Spending 10 Minutes a Day on Mindfulness Subtly Changes the Way You React to Everything
Leaders across the globe feel that the unprecedented busyness of modern-day leadership makes them more reactive and less proactive. There is a solution to this hardwired, reactionary leadership approach: mindfulness.
Mindfulness can help people create a one-second mental space between an event or stimulus and their response to it.
Research has found that mindfulness training alters our brains and how we engage with ourselves, others, and our work. When practiced and applied, mindfulness fundamentally alters the operating system of the mind. Through repeated mindfulness practice, brain activity is redirected from ancient, reactionary parts of the brain, including the limbic system, to the newest, rational part of the brain, the prefrontal cortex.
In this way mindfulness practice decreases activity in the parts of the brain responsible for fight-or-flight and knee-jerk reactions while increasing activity in the part of the brain responsible for what’s termed our executive functioning.
One second can be the difference between achieving desired results or not. In that one second lies the opportunity to improve the way you decide and direct, the way you engage and lead.

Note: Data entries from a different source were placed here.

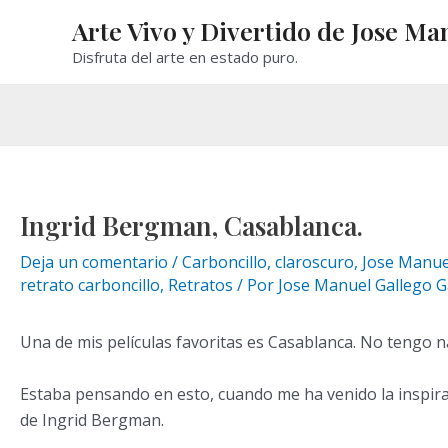
Ir
Arte Vivo y Divertido de Jose Ma
al
Disfruta del arte en estado puro.
contenido
Ingrid Bergman, Casablanca.
Deja un comentario
/
Carboncillo
,
claroscuro
,
Jose Manue
retrato carboncillo
,
Retratos
/ Por
Jose Manuel Gallego G
Una de mis películas favoritas es Casablanca. No tengo n
Estaba pensando en esto, cuando me ha venido la inspirac
de Ingrid Bergman.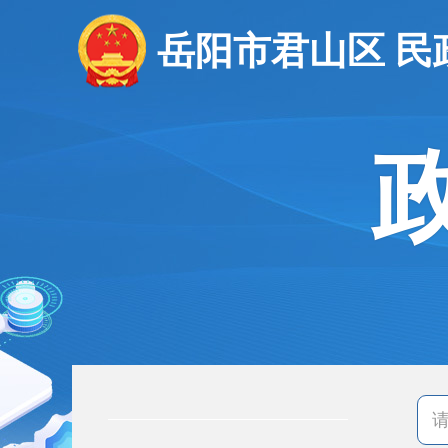
岳阳市君山区 民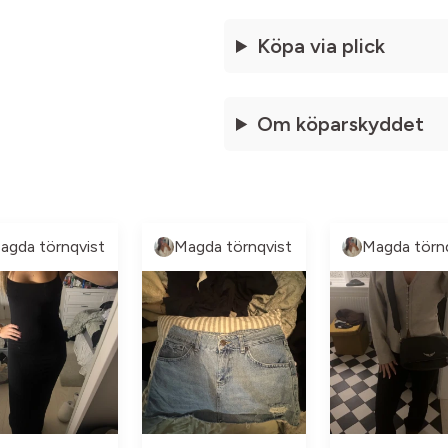
Köpa via plick
Om köparskyddet
agda törnqvist
Magda törnqvist
Magda törn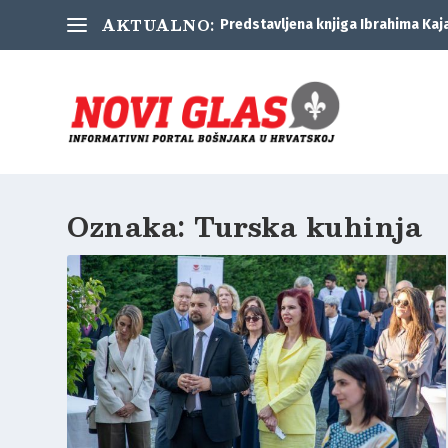
AKTUALNO:
Predstavljena knjiga Ibrahima Kaj
Oznaka:
Turska kuhinja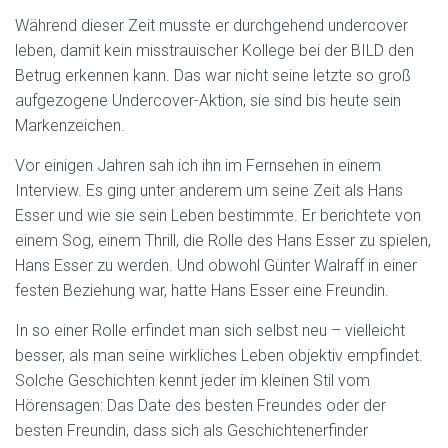
Während dieser Zeit musste er durchgehend undercover
leben, damit kein misstrauischer Kollege bei der BILD den
Betrug erkennen kann. Das war nicht seine letzte so groß
aufgezogene Undercover-Aktion, sie sind bis heute sein
Markenzeichen.
Vor einigen Jahren sah ich ihn im Fernsehen in einem
Interview. Es ging unter anderem um seine Zeit als Hans
Esser und wie sie sein Leben bestimmte. Er berichtete von
einem Sog, einem Thrill, die Rolle des Hans Esser zu spielen,
Hans Esser zu werden. Und obwohl Günter Walraff in einer
festen Beziehung war, hatte Hans Esser eine Freundin.
In so einer Rolle erfindet man sich selbst neu – vielleicht
besser, als man seine wirkliches Leben objektiv empfindet.
Solche Geschichten kennt jeder im kleinen Stil vom
Hörensagen: Das Date des besten Freundes oder der
besten Freundin, dass sich als Geschichtenerfinder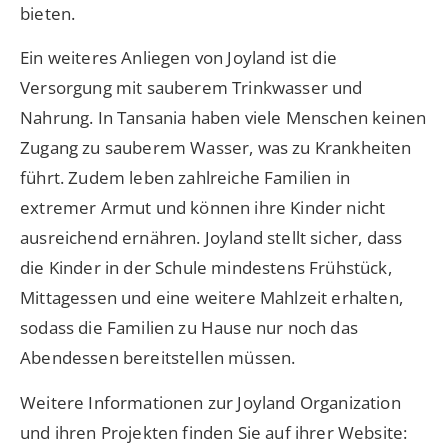
bieten.
Ein weiteres Anliegen von Joyland ist die
Versorgung mit sauberem Trinkwasser und
Nahrung. In Tansania haben viele Menschen keinen
Zugang zu sauberem Wasser, was zu Krankheiten
führt. Zudem leben zahlreiche Familien in
extremer Armut und können ihre Kinder nicht
ausreichend ernähren. Joyland stellt sicher, dass
die Kinder in der Schule mindestens Frühstück,
Mittagessen und eine weitere Mahlzeit erhalten,
sodass die Familien zu Hause nur noch das
Abendessen bereitstellen müssen.
Weitere Informationen zur Joyland Organization
und ihren Projekten finden Sie auf ihrer Website: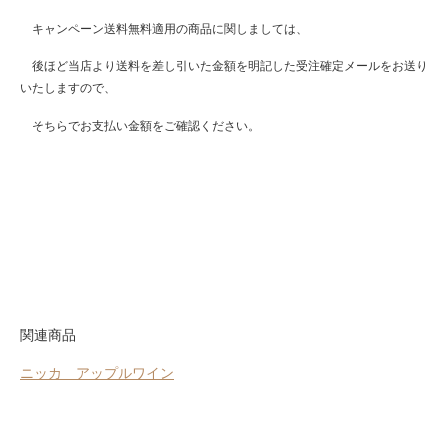
キャンペーン送料無料適用の商品に関しましては、
後ほど当店より送料を差し引いた金額を明記した受注確定メールをお送り
いたしますので、
そちらでお支払い金額をご確認ください。
関連商品
ニッカ アップルワイン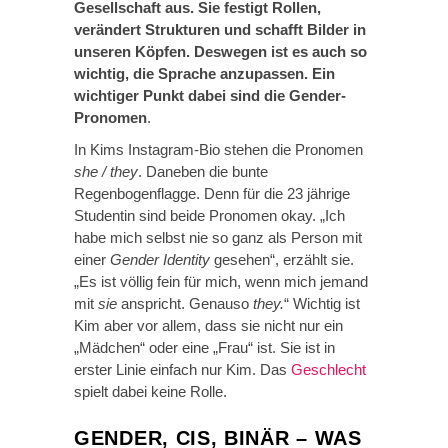
Gesellschaft aus. Sie festigt Rollen,
verändert Strukturen und schafft Bilder in
unseren Köpfen. Deswegen ist es auch so
wichtig, die Sprache anzupassen. Ein
wichtiger Punkt dabei sind die Gender-
Pronomen
.
In Kims Instagram-Bio stehen die Pronomen
she / they
. Daneben die bunte
Regenbogenflagge. Denn für die 23 jährige
Studentin sind beide Pronomen okay. „Ich
habe mich selbst nie so ganz als Person mit
einer
Gender Identity
gesehen“, erzählt sie.
„Es ist völlig fein für mich, wenn mich jemand
mit
sie
anspricht. Genauso
they.
“ Wichtig ist
Kim aber vor allem, dass sie nicht nur ein
„Mädchen“ oder eine „Frau“ ist. Sie ist in
erster Linie einfach nur Kim. Das
Geschlecht
spielt dabei keine Rolle.
GENDER, CIS, BINÄR – WAS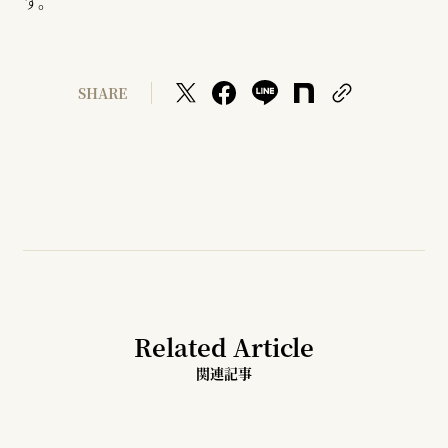
す。
SHARE
Related Article
関連記事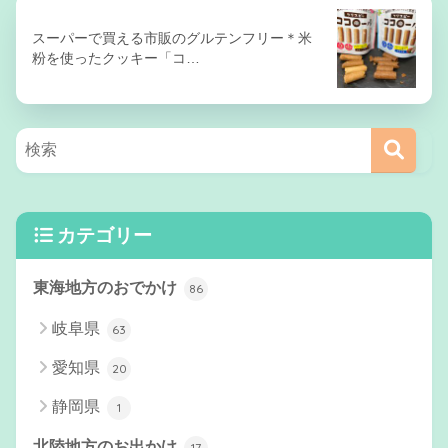
スーパーで買える市販のグルテンフリー＊米
粉を使ったクッキー「コ…
カテゴリー
東海地方のおでかけ
86
岐阜県
63
愛知県
20
静岡県
1
北陸地方のお出かけ
17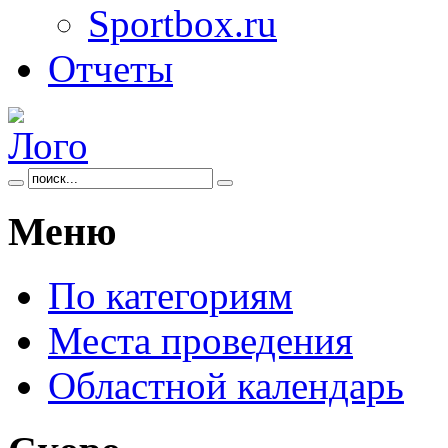
Sportbox.ru
Отчеты
Меню
По категориям
Места проведения
Областной календарь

That’s an enormous advantage for leaders in fast-paced, high-pressure jobs.
Here are five easily implemented tips to help you become more mindful:
Practice 10 minutes of mindfulness training each day. Most people find mornings the best time to practice mindfulness, but you can do it any time of day. Try it for four weeks.
Avoid reading email first thing in the morning. Our minds are generally most focused, creative, and expansive in the morning. This is the time to do focused, strategic work and have important conversations. If you read your email as you get up, your mind will get sidetracked and you’ll begin the slide toward reactive leadership. Making email your first task of the day wastes the opportunity to use your mind at its highest potential.
Turn off all notifications. The notification alarms on your phone, tablet, and laptop are significant contributors to reactive leadership. They keep you mentally busy and put you under pressure, thereby triggering reactionary responses. They cause damage far more than they add value. Try this: For one week turn off all email notifications on all devices.
Stop multitasking. It keeps your mind full, busy, and under pressure. It makes you reactive. Try to maintain focus on a single task, and then notice when you find your mind drifting off to another task — a sign that your brain wishes to multitask. When this happens, mentally shut down all the superfluous tasks entering your thoughts while maintaining focus on the task at hand.
Although mindfulness isn’t a magic pill, it will help you more actively select your responses and make calculated choices instead of succumbing to reactionary decisions.